Despite reports Chrysler LLC could file for bankruptcy as soon as next week, the U.S. Treasury Department continues to negotiate with the automaker’s creditors in hopes of averting Chapter 11.
“Bankruptcy remains the most likely outcome, but it’s not inevitable,” claims one observer.
The White House has now confirmed that Chrysler’s key creditors have offered to cut Chrysler’s debt to $3.75 billion from $6.9 billion in return for 40% equity in the re-organized company. The creditors also have dropped a request for $1 billion in preferred stock, as well as the request that Fiat put money into the deal, according to a person familiar with the matter. The bargaining goes on.
Officials from the United Auto Workers are refusing to comment publicly on reports that the union has reached a deal with the Obama administration that would clear the way for Chrysler to go through a “quick rinse” bankruptcy that would then lead to merger with Fiat.
“I’m not going to comment on these reports,” said a UAW spokesman.
Other senior UAW officials are saying “no final settlement is in place” yet; and bankruptcy experts are skeptical that the union can secure preferred treatment if the automaker does file for Chapter 11 protection.

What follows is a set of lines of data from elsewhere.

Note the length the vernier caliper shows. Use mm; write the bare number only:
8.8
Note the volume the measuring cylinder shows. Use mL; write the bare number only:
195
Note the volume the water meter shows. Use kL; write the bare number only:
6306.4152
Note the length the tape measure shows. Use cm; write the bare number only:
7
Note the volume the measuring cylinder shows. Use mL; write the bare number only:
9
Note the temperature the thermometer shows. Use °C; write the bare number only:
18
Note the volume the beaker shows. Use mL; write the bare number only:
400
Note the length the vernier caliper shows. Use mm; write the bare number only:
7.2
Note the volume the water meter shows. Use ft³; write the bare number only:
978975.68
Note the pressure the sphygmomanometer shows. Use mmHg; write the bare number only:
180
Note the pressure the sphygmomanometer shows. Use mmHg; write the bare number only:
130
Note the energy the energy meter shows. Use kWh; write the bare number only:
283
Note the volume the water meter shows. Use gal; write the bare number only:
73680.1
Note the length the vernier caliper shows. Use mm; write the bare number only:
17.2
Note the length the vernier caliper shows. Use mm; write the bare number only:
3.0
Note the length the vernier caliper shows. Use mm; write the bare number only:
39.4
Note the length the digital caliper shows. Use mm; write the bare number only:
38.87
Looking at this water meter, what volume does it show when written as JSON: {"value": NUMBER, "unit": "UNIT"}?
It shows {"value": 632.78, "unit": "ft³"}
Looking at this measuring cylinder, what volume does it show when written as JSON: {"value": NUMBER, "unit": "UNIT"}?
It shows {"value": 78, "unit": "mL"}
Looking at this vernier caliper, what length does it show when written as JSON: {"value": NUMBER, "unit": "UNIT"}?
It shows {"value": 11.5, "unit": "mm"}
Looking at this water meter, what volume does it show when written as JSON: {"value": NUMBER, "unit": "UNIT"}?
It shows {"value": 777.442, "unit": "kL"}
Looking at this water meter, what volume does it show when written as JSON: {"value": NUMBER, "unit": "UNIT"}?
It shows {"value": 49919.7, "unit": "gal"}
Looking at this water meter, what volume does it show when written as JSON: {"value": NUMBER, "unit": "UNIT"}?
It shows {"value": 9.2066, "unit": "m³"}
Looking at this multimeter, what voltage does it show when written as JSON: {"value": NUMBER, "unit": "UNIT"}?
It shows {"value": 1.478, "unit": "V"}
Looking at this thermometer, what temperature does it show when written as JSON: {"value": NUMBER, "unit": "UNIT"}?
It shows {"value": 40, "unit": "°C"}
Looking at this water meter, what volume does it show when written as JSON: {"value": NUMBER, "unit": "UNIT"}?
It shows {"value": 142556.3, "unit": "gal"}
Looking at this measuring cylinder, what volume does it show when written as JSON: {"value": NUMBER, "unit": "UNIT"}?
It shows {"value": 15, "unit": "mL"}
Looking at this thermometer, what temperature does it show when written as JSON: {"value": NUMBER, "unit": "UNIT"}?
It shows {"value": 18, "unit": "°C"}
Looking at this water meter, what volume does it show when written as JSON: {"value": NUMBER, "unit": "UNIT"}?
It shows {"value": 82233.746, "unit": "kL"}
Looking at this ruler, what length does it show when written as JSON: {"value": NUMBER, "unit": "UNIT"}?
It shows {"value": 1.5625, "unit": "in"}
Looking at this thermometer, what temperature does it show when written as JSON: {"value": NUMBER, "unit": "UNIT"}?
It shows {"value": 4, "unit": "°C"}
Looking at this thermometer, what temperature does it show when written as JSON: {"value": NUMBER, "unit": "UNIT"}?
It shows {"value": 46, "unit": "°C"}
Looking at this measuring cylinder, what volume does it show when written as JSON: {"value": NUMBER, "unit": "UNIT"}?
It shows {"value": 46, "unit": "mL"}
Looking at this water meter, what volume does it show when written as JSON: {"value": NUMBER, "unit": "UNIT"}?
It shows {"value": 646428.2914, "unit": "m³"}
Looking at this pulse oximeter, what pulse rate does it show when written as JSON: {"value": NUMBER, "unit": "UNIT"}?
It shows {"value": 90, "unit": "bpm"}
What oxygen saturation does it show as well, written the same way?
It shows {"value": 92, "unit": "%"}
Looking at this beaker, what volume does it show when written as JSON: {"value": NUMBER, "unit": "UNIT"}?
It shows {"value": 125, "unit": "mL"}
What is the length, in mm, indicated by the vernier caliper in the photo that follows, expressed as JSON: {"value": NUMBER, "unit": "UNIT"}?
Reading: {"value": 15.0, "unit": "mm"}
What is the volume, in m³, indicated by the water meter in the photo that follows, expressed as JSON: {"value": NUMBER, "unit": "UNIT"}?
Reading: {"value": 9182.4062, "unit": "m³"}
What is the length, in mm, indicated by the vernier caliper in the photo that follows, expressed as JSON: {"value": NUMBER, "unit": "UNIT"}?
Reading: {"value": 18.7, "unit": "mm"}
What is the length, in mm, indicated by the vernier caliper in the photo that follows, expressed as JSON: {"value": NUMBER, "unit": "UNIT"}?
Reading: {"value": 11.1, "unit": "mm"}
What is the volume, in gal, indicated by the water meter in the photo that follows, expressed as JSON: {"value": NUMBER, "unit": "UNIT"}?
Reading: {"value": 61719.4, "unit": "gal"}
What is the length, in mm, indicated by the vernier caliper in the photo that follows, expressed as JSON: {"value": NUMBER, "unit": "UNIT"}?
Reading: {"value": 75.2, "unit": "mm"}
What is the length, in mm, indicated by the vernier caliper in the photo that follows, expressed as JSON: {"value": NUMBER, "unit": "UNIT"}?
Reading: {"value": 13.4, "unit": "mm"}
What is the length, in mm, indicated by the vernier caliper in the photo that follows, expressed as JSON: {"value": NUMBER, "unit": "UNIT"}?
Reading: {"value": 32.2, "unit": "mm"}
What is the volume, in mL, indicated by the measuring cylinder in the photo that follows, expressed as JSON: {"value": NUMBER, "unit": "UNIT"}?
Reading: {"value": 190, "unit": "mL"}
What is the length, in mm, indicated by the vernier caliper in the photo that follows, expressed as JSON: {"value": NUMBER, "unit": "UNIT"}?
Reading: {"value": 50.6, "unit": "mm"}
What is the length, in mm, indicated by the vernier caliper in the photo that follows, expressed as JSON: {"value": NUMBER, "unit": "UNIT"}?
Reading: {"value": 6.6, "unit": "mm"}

Meanwhile, Chrysler officials said only that discussions are continuing, which they are.
“Chrysler has consistently said that its viability will be enhanced through an alliance with Fiat, as it represents a change in the company’s business model that expands its global competitiveness,” a Chrysler spokeswoman Shawn Morgan told TDB.com.
“As we move forward in this process, we believe it’s important to keep all options open. Chrysler will continue to work through the end of the month, based on the direction given by the Presidential Auto Task Force, to secure the support of the necessary stakeholders and reach a successful conclusion that the Administration and U.S. Treasury deems appropriate,” she said.
The UAW is willing to make concession, but there are limits, noted University of California Labor expert Harley Shaiken. It’s not clear how close Shaiken is to the actual process.
Moreover, in any bankruptcy the presiding judge could turn Chrysler’s pension assets over to the Federal Pension Benefit Guarantee Corporation, putting at risk what the union has sought to protect, Shaiken said.
President Obama’s Auto Task Force, however, also is hoping to use a provision in the stimulus package that pays laid off workers to cover the health-care benefits of Chrysler retirees, who could lose their benefits in a normal bankruptcy.
Chrysler also could wind up with money coming from Germany. If Chrysler does go bankrupt, Daimler AG will owe $1 billion to cover the post-retirement obligations of its former American partner, executives from the German automaker acknowledged at the company’s annual meeting in Berlin earlier this month.
The Auto Task Force is also continuing to try and reach a negotiated settlement with Chrysler’s creditors that could clear the way for a merger outside of bankruptcy between the ailing automaker and the century-old Italian carmaker Fiat, which despite its anemic financial health, has indicated that it is still interested in an “alliance” with the American company.
Brad Coulter, director of O’Keefe & Associates in Bloomfield Hills, Michigan, said the Treasury Department could raise some of the money needed to keep it afloat simply by forgiving a portion of Chrysler’s mounting debt to the U.S. Treasury. It has that power, he added. Any creditor can change the terms of a loan, he says.
“All the creditors really want is for the government to guarantee the rest of their loans to Chrysler,” adds another observer.
Critics say that amounts to a raid on the Treasury by the financial industry that has already reaped billions upon billions of undeserved money from taxpayers.